▶ **What the task asks**
Return every line of the listing below unchanged, keeping the original order.

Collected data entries
== Segment start ==
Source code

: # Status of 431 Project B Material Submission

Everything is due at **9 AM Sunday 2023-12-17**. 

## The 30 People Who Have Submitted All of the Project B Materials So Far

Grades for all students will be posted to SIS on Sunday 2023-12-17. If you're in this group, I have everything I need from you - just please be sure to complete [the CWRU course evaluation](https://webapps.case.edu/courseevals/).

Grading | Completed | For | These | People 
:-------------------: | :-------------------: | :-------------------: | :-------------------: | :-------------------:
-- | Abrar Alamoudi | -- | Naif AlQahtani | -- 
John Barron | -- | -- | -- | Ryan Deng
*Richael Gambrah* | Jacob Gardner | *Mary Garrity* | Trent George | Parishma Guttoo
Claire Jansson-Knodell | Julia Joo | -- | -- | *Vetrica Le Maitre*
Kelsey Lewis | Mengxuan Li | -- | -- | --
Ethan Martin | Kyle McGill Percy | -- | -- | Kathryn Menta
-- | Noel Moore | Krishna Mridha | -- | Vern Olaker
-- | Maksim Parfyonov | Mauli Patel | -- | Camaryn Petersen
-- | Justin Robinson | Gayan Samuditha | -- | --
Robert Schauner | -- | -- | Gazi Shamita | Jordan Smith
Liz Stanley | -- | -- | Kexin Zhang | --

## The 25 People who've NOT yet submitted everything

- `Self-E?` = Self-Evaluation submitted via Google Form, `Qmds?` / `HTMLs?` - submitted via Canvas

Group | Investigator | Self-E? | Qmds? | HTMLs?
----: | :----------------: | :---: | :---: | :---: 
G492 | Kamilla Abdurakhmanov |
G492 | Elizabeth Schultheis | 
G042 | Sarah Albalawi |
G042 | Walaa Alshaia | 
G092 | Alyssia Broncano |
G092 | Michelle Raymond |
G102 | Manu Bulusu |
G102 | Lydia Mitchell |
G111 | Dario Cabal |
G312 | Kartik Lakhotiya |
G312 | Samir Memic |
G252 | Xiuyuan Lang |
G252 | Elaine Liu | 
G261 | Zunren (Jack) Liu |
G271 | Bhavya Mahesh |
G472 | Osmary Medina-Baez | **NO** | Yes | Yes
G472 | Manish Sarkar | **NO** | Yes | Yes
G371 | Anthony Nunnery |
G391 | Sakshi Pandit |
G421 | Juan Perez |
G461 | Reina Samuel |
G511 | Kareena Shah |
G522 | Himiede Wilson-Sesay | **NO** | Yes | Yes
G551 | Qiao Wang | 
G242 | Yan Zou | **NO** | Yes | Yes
== Segment end ==
▶ **Solved problem**
Source code

: # Status of 431 Project B Material Submission

Everything is due at **9 AM Sunday 2023-12-17**. 

## The 30 People Who Have Submitted All of the Project B Materials So Far

Grades for all students will be posted to SIS on Sunday 2023-12-17. If you're in this group, I have everything I need from you - just please be sure to complete [the CWRU course evaluation](https://webapps.case.edu/courseevals/).

Grading | Completed | For | These | People 
:-------------------: | :-------------------: | :-------------------: | :-------------------: | :-------------------:
-- | Abrar Alamoudi | -- | Naif AlQahtani | -- 
John Barron | -- | -- | -- | Ryan Deng
*Richael Gambrah* | Jacob Gardner | *Mary Garrity* | Trent George | Parishma Guttoo
Claire Jansson-Knodell | Julia Joo | -- | -- | *Vetrica Le Maitre*
Kelsey Lewis | Mengxuan Li | -- | -- | --
Ethan Martin | Kyle McGill Percy | -- | -- | Kathryn Menta
-- | Noel Moore | Krishna Mridha | -- | Vern Olaker
-- | Maksim Parfyonov | Mauli Patel | -- | Camaryn Petersen
-- | Justin Robinson | Gayan Samuditha | -- | --
Robert Schauner | -- | -- | Gazi Shamita | Jordan Smith
Liz Stanley | -- | -- | Kexin Zhang | --

## The 25 People who've NOT yet submitted everything

- `Self-E?` = Self-Evaluation submitted via Google Form, `Qmds?` / `HTMLs?` - submitted via Canvas

Group | Investigator | Self-E? | Qmds? | HTMLs?
----: | :----------------: | :---: | :---: | :---: 
G492 | Kamilla Abdurakhmanov |
G492 | Elizabeth Schultheis | 
G042 | Sarah Albalawi |
G042 | Walaa Alshaia | 
G092 | Alyssia Broncano |
G092 | Michelle Raymond |
G102 | Manu Bulusu |
G102 | Lydia Mitchell |
G111 | Dario Cabal |
G312 | Kartik Lakhotiya |
G312 | Samir Memic |
G252 | Xiuyuan Lang |
G252 | Elaine Liu | 
G261 | Zunren (Jack) Liu |
G271 | Bhavya Mahesh |
G472 | Osmary Medina-Baez | **NO** | Yes | Yes
G472 | Manish Sarkar | **NO** | Yes | Yes
G371 | Anthony Nunnery |
G391 | Sakshi Pandit |
G421 | Juan Perez |
G461 | Reina Samuel |
G511 | Kareena Shah |
G522 | Himiede Wilson-Sesay | **NO** | Yes | Yes
G551 | Qiao Wang | 
G242 | Yan Zou | **NO** | Yes | Yes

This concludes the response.